++++ Extracted information
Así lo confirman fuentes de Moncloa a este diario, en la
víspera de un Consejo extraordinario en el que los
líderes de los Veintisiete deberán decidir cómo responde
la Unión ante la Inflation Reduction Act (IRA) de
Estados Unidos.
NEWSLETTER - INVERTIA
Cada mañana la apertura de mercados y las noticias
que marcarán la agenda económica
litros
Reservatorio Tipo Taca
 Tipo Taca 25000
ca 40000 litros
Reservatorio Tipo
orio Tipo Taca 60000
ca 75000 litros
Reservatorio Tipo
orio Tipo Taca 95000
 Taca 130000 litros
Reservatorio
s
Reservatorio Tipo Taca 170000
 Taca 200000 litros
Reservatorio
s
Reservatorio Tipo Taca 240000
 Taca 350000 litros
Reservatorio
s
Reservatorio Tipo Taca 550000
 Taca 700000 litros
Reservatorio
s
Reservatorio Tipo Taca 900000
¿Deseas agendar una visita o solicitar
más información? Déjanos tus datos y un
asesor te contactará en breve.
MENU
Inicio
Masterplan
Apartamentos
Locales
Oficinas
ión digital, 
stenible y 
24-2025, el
++++++++
++++ Extracted information
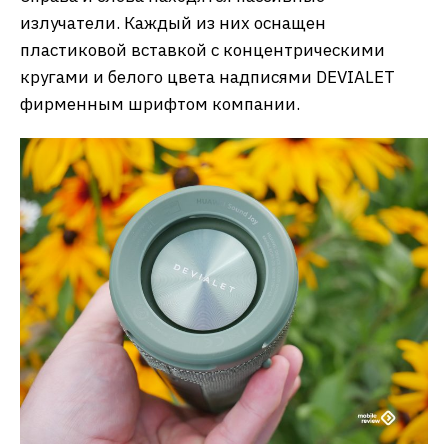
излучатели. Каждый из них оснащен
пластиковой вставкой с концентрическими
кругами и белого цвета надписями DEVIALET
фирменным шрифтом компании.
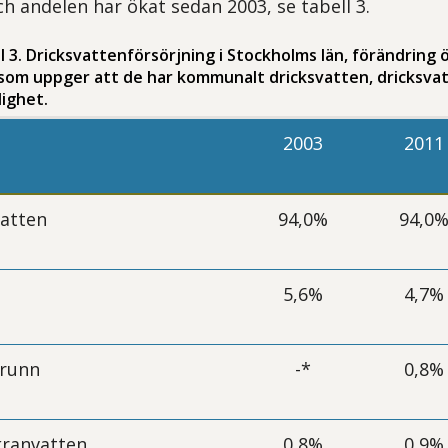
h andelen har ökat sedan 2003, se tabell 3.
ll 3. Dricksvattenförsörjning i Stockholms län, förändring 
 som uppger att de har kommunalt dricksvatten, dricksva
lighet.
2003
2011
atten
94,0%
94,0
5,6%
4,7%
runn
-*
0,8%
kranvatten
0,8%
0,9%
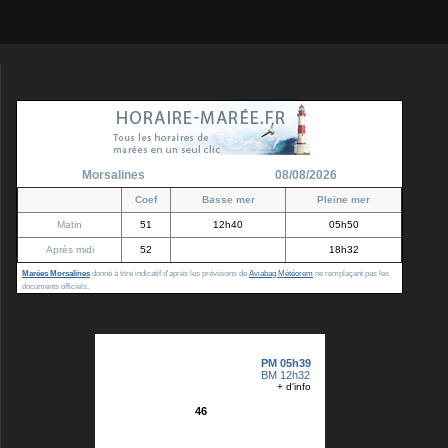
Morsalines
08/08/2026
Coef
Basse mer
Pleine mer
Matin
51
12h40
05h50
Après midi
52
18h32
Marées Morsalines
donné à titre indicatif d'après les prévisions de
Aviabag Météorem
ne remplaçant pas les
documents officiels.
++++++++
— What the task requires —
Go through the material above, and wherever a line holds the word "Tipo", copy it.

— Answer to this task —
Reservatorio Tipo Taca
 Tipo Taca 25000
Reservatorio Tipo
orio Tipo Taca 60000
Reservatorio Tipo
orio Tipo Taca 95000
Reservatorio Tipo Taca 170000
Reservatorio Tipo Taca 240000
Reservatorio Tipo Taca 550000
Reservatorio Tipo Taca 900000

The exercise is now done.